In 2013, and article in La Repubblica, the largest Italian daily newspaper, hinted at the existence of an underground gay network amongst the Vatican’s top-ranking officials. The accusation came on the heels of former Pope Benedict XVI’s retirement—a step he took to avoid the fallout from a secret investigation into a previous leak of papal documents, aptly titled “VatiLeaks,” which revealed such a network.
Later that year, Vanity Fair’s Michael Joseph Gross tracked down cardinals, monks and clergymen who lived in Rome and identified as gay (mostly in secret) to understand the ways in which they navigate their dual lives.
It recounts a vast history of gay accusations amongst top officials. Popes John XII (955-964), Boniface VIII (1924-1303), Paul II (1464-1471) and his successor, Sixtus IV (1471-1484), have all faced rumors of sexual romps with fellow men.
And while the Vatican continues to deny the existence of a “gay lobby,” there’s no escaping the homosexual desires laden within artworks and statues throughout the papal city. Michelangelo’s fresco on the ceiling of the Sistine Chapel is just one example. It is important not to omit the artist’s personal life, Virgili says, in order to completely understand the heroes of antiquity.
Leonardo da Vinci’s same-sex desires can be interpreted in works at the Vatican and in Quiiky’s similar tours throughout Italy. In Milan, they retrace Leonardo’s affair with one of his disciples, Salai, who may have also inspired St. John the Baptist in multiple paintings, including The Last Supper. Similar works, like St. Jerome in Wilderness, reside at the Vatican Museum. As does Caravaggio’s Entoumbment.
It’s a brave attempt. Sure, the supreme ruler of the Catholic faith has persuaded his followers to accept the LGBT community, but that hasn’t stopped the Vatican from shutting down art exhibitions that mix queer identity and religion.
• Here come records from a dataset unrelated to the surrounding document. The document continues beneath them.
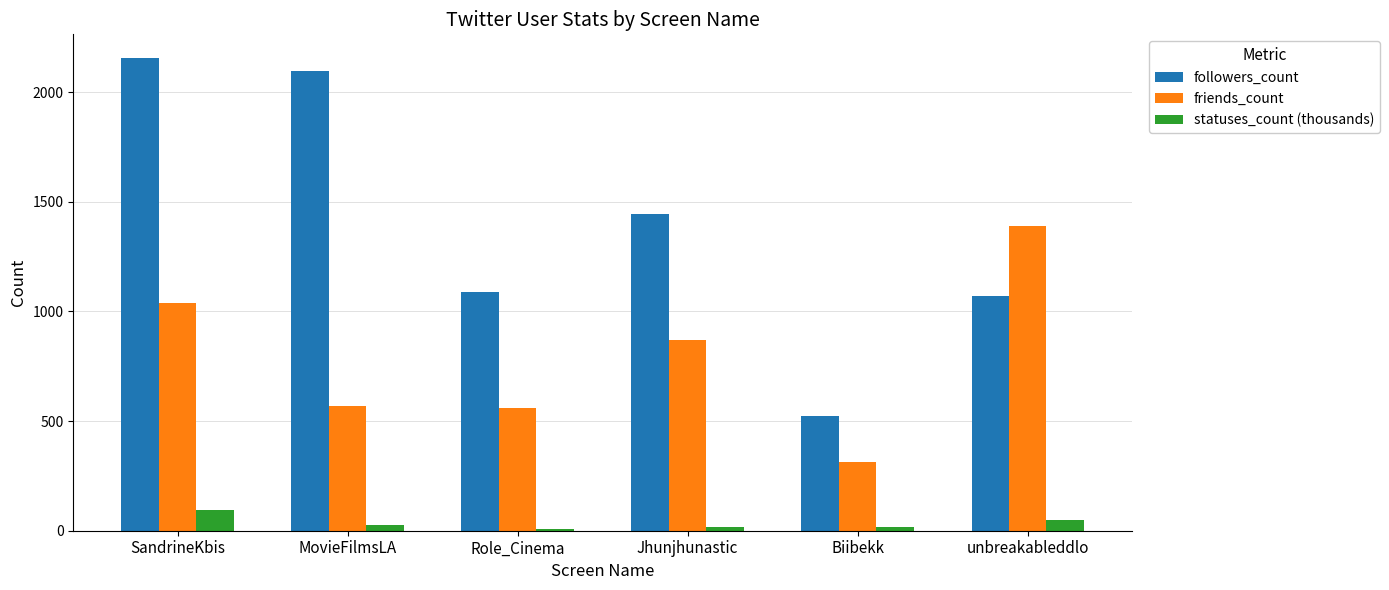

What is the label of the 6th bar from the left?

unbreakableddlo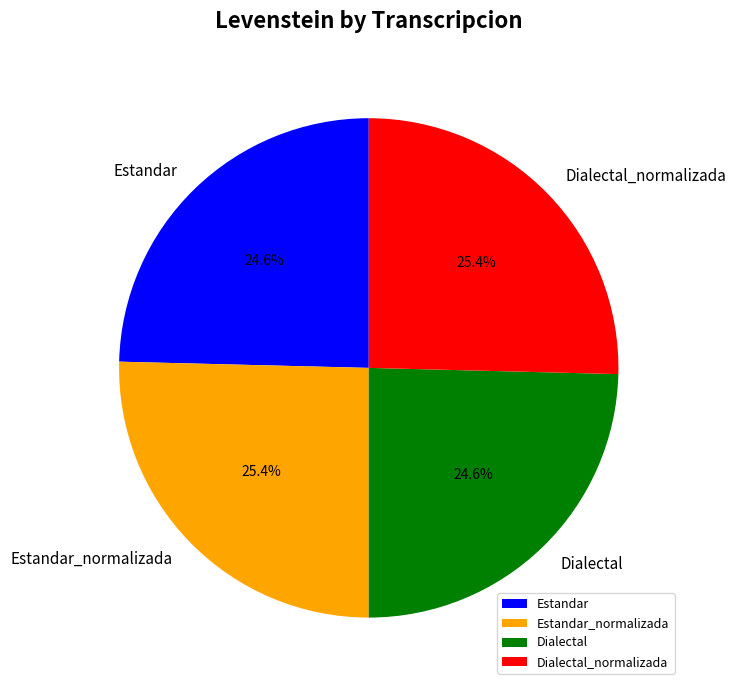

Which has a higher value, Estandar_normalizada or Dialectal?

Estandar_normalizada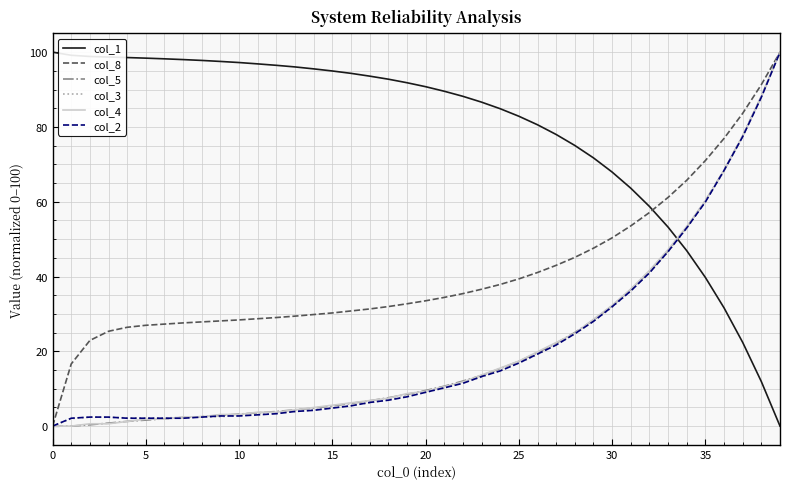

Which series has the largest total across all categories?

col_1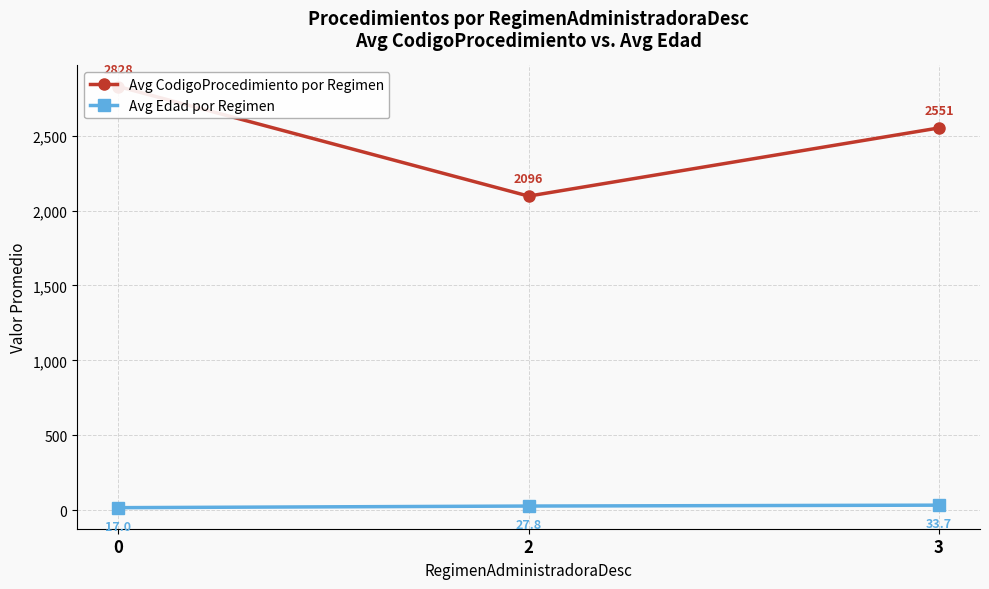

The Avg Edad por Regimen series shows 17.0 at 0. True or false?

True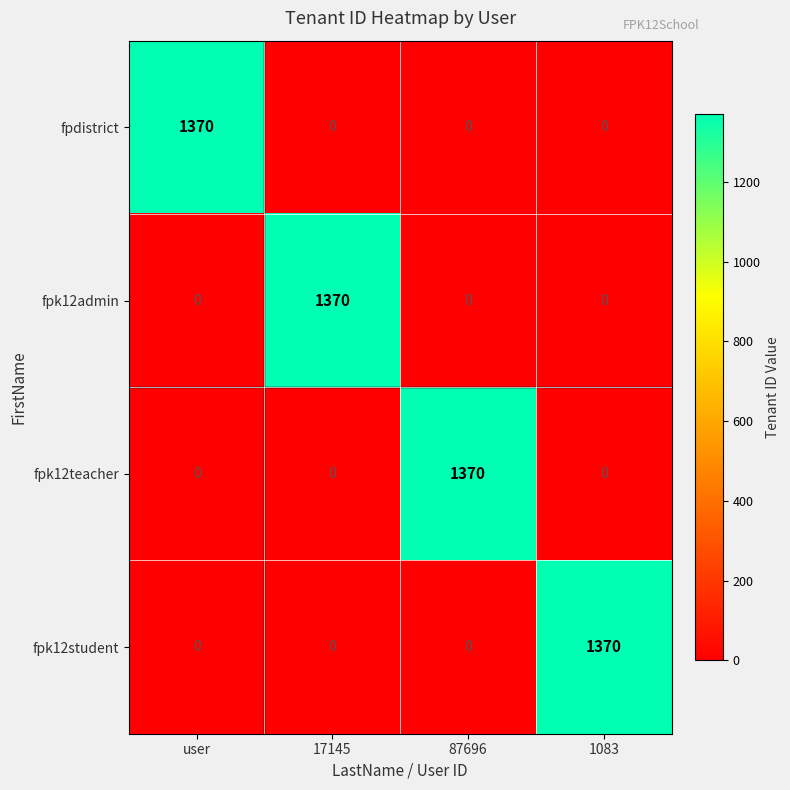

What is the spread (max minus min) of values at user?

1370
Just over a year ago, an exhibition by Spanish photographer Gonzalo Orquin featuring photos of same-sex couples kissing in various Roman churches, was swiftly threatened by the Vatican and was cancelled before it opened at Galleria l’Opera in Rome.
While the Quiiky tour has yet to receive any feedback (or official recognition) from the papal palace, Virgili hopes to continue spreading the real history that runs throughout its art collection, making more visitors aware of its gay identity and perusing tolerance amongst the masses.